■ Required action
Copy out the lines in the rows below, starting at the line containing "Advantages Of" and ending at the line containing "quantity of asphalt in case of need.", including both of those lines.

■ Dataset records
-- -- --
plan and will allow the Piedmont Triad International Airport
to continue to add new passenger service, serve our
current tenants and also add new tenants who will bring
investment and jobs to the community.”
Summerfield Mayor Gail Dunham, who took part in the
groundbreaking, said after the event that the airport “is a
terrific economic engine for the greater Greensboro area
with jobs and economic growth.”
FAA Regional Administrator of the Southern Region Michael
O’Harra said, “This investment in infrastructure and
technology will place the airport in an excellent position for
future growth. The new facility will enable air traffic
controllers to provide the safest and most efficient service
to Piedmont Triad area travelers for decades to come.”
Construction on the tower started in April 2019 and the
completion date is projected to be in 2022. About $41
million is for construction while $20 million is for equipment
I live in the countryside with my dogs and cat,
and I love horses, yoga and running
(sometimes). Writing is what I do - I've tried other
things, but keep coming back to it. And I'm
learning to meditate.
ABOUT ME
-- -- --
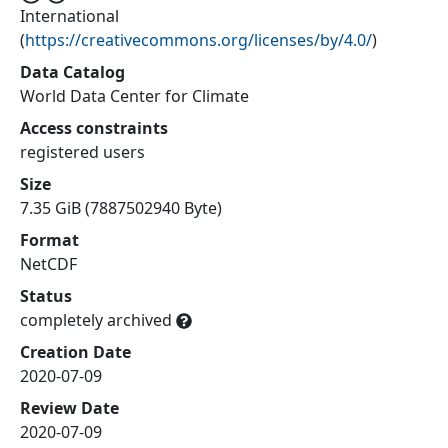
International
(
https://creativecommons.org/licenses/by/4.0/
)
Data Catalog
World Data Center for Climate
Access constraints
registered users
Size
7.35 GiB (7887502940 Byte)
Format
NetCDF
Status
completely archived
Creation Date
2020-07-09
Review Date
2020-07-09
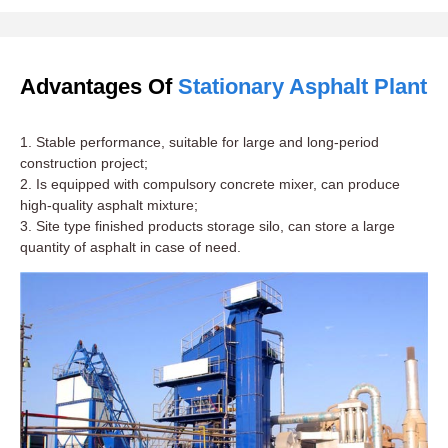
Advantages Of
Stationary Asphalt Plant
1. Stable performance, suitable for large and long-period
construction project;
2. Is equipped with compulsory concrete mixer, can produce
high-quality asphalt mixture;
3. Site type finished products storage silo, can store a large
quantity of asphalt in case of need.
-- -- --
■ Exercise response
Advantages Of
Stationary Asphalt Plant
1. Stable performance, suitable for large and long-period
construction project;
2. Is equipped with compulsory concrete mixer, can produce
high-quality asphalt mixture;
3. Site type finished products storage silo, can store a large
quantity of asphalt in case of need.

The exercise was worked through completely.